In deployment, “A” would mean—Admit that without Christ you are helpless in this deployment.
Christian military couples are competent and confident . . . always covered by the humility of knowing their strength comes only from their sovereign Lord.
“P” would mean—Pray for God’s help for this deployment.
Pray before, during, and after deployment. Pray for God’s leading, His protection, His peace. Pray for your family. And every time you communicate with your spouse, ask “How can I pray for you?” Then do it—and later ask, “Remember how you asked me to pray for _____. How did God answer my prayer?”
“T” would mean—Trust in a promise of God suited to your need in this deployment.
Write down your favorite Bible promises (Piper’s favorites are Isaiah 41:10, Romans 8:32, Matthew 28:18, 20). Keep these in your pocket or wallet, on your mirror, placed everywhere you need to keep them “front and center” in your life—as much as possible.
“A” would mean—Act with humble confidence in God’s help during this deployment.
Perhaps God will lead you to help someone else in their Christian life. Take the faith that you have to serve others—and to speak to them of the peace that you experience.
“T” would mean—Thank God for the good that comes from this deployment.
Keep your eyes and heart open for how God is growing you spiritually during these months of deployment. And thank Him for how He alone is working in your life.
Piper closes his 1988 teaching on APTAT with a reminder on prayer: “The first two (steps) and the last are acts of prayer. So let us enter this (week) with a deep awareness that prayer is not a mere devotional interlude in the real business of living; it is the pathway of faith and obedience. There is no other.”

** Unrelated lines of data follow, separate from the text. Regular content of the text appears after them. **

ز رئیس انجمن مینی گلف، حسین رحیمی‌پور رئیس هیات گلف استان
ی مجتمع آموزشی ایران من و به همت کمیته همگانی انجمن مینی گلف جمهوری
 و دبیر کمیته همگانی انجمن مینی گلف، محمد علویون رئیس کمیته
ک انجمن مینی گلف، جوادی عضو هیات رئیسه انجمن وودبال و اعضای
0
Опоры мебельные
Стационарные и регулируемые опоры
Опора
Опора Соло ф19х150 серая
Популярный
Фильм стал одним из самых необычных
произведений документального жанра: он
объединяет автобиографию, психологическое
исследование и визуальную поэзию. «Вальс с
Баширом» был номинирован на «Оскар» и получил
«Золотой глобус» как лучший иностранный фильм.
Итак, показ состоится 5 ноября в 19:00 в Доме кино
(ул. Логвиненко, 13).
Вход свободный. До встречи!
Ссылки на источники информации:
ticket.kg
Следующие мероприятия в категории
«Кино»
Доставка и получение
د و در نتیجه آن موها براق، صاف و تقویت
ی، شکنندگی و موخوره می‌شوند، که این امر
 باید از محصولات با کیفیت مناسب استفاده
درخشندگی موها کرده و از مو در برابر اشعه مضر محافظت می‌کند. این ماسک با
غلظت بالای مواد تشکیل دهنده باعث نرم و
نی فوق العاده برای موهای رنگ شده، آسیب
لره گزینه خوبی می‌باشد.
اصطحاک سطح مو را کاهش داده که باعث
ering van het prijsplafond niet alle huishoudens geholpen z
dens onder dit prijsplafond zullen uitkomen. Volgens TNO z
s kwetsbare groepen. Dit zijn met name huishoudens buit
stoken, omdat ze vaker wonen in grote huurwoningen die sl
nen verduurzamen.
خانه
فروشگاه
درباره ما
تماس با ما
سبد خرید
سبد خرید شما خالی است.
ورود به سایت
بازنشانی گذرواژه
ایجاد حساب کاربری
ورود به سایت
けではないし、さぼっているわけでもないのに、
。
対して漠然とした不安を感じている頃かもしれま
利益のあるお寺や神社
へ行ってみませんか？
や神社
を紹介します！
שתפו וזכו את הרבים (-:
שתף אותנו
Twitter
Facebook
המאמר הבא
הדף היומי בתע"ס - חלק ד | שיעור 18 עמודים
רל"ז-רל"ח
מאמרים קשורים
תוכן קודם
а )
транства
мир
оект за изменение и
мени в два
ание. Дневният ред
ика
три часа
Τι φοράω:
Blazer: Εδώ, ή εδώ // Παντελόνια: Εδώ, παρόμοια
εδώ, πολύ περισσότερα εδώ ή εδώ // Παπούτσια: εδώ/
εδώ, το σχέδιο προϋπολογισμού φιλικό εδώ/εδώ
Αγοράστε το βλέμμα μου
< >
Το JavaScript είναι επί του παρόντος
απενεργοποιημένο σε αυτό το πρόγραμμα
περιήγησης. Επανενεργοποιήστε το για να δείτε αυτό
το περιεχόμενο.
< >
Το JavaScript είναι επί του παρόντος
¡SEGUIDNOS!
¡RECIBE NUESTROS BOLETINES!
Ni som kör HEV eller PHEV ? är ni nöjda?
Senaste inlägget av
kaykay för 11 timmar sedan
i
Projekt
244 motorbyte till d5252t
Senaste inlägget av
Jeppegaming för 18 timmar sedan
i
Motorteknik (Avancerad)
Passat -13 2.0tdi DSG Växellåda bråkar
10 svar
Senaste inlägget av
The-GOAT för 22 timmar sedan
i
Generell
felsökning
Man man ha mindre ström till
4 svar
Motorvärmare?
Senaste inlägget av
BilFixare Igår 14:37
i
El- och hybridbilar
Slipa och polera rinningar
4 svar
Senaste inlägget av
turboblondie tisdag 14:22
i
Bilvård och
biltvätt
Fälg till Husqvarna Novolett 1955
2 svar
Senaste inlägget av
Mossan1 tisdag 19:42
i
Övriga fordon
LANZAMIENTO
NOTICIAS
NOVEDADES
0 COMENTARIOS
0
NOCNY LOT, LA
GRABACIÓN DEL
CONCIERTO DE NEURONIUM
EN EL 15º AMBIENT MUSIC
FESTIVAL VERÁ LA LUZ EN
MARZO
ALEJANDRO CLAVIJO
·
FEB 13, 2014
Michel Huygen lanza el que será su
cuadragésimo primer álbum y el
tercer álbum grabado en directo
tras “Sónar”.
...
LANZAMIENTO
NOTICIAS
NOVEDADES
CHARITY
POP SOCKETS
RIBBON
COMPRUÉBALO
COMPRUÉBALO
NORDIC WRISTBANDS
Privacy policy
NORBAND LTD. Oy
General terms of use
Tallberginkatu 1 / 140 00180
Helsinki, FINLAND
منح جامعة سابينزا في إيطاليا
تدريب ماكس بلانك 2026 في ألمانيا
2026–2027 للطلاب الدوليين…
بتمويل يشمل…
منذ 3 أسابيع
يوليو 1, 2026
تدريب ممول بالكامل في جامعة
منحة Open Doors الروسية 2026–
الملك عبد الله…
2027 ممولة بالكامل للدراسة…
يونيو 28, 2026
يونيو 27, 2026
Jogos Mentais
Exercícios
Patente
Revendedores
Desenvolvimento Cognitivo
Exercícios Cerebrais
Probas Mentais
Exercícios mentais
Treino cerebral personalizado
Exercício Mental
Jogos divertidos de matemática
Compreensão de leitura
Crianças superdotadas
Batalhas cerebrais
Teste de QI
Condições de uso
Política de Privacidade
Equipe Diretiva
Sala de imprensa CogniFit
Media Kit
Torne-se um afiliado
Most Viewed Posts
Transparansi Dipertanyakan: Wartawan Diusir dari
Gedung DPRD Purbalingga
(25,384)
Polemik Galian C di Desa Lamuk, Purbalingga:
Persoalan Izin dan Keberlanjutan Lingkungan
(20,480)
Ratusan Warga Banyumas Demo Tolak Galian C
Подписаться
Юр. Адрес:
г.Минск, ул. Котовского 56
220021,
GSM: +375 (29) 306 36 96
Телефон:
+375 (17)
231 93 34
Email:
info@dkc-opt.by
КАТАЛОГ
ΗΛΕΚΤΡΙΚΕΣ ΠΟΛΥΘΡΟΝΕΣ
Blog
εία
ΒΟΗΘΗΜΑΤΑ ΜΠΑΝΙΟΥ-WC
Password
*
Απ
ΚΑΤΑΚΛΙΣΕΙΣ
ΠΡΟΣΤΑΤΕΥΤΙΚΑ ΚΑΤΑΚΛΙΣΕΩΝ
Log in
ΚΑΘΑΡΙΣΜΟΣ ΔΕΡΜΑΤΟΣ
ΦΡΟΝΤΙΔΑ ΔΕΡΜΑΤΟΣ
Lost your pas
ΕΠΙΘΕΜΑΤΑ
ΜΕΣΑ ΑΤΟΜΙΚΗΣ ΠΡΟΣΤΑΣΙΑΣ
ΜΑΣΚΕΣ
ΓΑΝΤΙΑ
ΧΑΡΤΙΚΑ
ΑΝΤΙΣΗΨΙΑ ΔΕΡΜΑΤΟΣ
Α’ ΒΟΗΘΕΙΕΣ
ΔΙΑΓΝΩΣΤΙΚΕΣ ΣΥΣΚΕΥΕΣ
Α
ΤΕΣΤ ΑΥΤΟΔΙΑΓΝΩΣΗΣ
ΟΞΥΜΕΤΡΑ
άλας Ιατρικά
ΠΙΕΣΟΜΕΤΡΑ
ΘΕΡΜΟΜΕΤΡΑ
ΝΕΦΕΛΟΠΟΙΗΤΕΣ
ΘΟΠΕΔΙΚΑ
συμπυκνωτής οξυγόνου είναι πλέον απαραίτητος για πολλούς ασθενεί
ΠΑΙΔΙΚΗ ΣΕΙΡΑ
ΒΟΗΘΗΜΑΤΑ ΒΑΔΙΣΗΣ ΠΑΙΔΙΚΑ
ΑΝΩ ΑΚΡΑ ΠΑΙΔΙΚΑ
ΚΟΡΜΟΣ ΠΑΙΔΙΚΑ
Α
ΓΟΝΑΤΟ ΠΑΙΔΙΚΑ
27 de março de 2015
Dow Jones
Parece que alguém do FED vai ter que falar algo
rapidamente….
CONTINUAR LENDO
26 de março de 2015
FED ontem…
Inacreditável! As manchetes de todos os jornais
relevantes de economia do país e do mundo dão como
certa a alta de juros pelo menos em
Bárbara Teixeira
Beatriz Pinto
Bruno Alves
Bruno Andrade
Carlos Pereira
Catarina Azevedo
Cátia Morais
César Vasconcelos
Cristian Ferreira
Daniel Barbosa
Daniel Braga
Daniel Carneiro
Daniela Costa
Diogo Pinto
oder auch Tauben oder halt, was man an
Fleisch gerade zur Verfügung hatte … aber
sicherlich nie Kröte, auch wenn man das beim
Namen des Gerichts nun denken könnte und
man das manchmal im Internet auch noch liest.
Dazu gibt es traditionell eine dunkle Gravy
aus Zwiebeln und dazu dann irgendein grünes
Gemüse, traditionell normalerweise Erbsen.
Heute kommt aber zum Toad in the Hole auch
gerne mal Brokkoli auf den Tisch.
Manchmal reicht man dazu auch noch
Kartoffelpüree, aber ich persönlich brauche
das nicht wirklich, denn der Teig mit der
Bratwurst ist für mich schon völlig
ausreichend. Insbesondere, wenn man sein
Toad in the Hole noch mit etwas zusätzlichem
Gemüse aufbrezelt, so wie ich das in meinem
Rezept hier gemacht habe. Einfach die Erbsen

I pray that your prayer life during deployment will grow as you use APTAT steps, or however God leads, to come to Him regularly with what concerns you during this deployment.
Hear and read John Piper’s entire sermon on APTAT at:
Questions to Share:
1. In what ways can you apply these five steps to your daily life as a Christian in the military?
2. What unique spiritual challenges are you facing now that you can share with your spouse?